Questa frase di Gallitelli, si lega a quel che il Comandante generale dell’Arma dirà poco dopo. Prima ancora, però, Gallitelli descriverà il contesto, vale a dire che «si cerca di fare terra bruciata tutto intorno e le recenti operazioni condotte nella provincia di Trapani, che hanno colpito l’ambito familiare, provocando anche risentimento da parte di chi doveva risentirsi e andando a colpire il nipote di Matteo Messina Denaro che ne curava gli interessi, hanno portato all'arresto di 34 persone e al sequestro di 90 milioni di euro. Questi valgono a fare terra bruciata intorno e a privare delle risorse indispensabili per garantirne la latitanza».
Questa pressione costantemente esercitata Carabinieri, Polizia di Stato, Guardia di finanza e Dia, secondo Gallitelli «sta facendo emergere la necessità di Cosa nostra di ripristinare unitarietà di vertice. Hanno bisogno di riconfigurare tutti gli equilibri interni, che in questo momento non sono sicuramente statici. Cercano quindi un modello unitario, in grado di dare forza come un tempo, di dare un assetto in grado di governare i rappresentanti dei vari mandamenti presenti sul territorio della città di Palermo, i mandamenti Brancaccio, Passo di Rigano, Porta Nuova, San Lorenzo, Santa Maria del Gesù. Sono questi i rappresentanti che stanno cercando di comporre questo equilibrio».
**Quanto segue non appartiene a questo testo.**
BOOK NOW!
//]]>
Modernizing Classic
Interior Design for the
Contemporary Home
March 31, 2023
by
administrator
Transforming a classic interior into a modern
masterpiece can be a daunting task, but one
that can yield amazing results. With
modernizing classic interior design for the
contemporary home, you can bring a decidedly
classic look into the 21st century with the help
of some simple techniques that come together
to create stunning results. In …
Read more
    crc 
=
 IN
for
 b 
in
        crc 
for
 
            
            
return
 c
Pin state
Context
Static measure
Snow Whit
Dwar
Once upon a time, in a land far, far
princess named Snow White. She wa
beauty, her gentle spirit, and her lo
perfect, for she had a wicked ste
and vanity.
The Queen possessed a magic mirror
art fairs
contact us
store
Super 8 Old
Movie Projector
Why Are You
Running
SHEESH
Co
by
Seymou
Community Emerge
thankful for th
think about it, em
Ricapitolando, dunque, in attesa che a Messina Denaro sia riconosciuta la leadership (ammesso che gli interessi e nella speranza che sia arrestato prima che questa eventuale idea possa tramutarsi in un fatto concreto), i mandamenti palermitani e quelli che (mi vien da pensare), gravitano intorno allo stesso, proprio come quelli a cavallo tra la provincia di Trapani e quella di Palermo, vale a dire il regno di Messina Denaro, sono alla ricerca di un centro di gravità (se non permanente almeno duraturo).
Nel dinamismo attuale di Cosa nostra per cercare di darsi un assetto, ricorda Gallitelli, si inserisce anche il quadro delle minacce che sono state rivolte soprattutto ad alcuni magistrati palermitani.